Bagaimana caranya kita bisa siap menghadapi tantangan ini? Kerja sama antara pemerintah dan perusahaan swasta perlu ditingkatkan untuk merancang acara pelatihan keterampilan, terutama di bidang teknologi, data, serta kecerdasan buatan. Yang menarik adalah upaya perusahaan teknologi terpandang di Indonesia yang sekarang menyampaikan pembinaan coding atau pengembangan software secara cuma-cuma pada masyarakat.
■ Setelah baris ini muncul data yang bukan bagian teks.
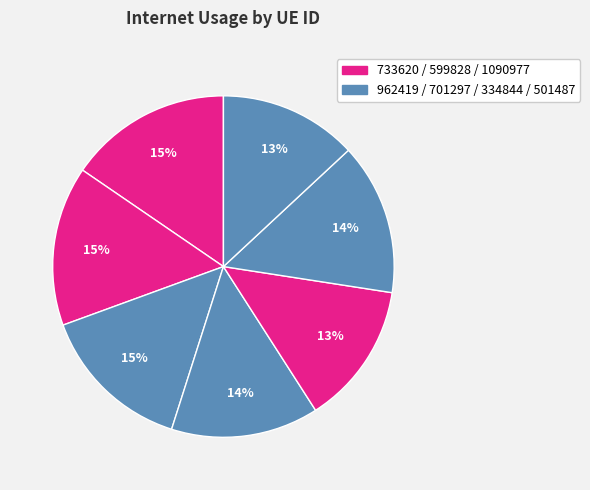

How many segments does this pie chart have?

7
Seperti, dengan mengadakan acara pembinaan bagi warga guna meningkatkan kemampuan digital mereka. Penemuan ini tidak hanya ditujukan untuk perkotaan besar seperti Jakarta, melainkan di wilayah yang memiliki keterbatasan terhadap hal akses. Tanpa didukung oleh infrastruktur yang memadai, pekerja serta perusahaan kecil mungkin akan terhambat untuk berkembang dan mengikuti keadaan yang baik.
Sama pentingnya, kita perlu melihat AI sebagai teman kerja bukan sebagai ancaman. Di bidang kesehatan, walaupun kecerdasan buatan bisa mempercepat proses diagnosis penyakit, namun peran dokter sebagai penentu keputusan masih sangat di perlukan serta tidak dapat digantikan. Pada bidang pendidikan, walaupun pembelajaran digital memakai kecerdasan buatan semakin berkembang, hubungan antar manusia disebut penting dalam menyampaikan pemahaman serta merasakan proses belajar yang harusnya tidak diklaim seram, tetapi menjadi bahan yang dapat menaikkan kualitas hidup serta pekerjaan kita. Mempersiapkan diri melalui pendidikan dan latihan keterampilan, serta pembangunan infrastruktur yang lebih merata, kita bisa membuka peluang baru bagi semua masyarakat.
Di masa depan, lingkup kerja tidak hanya berkisar pada manusia serta teknologi, melainkan lebih pada kolaborasi keduanya demi mencapai tujuan terbaik secara bersamaan. Apabila kita sudah siap untuk menyesuaikan diri serta berkolaborasi, tidak perlu lagi kita cemaskan masa depan yang cerdas, tapi kita bisa menyambutnya dengan penuh optimis.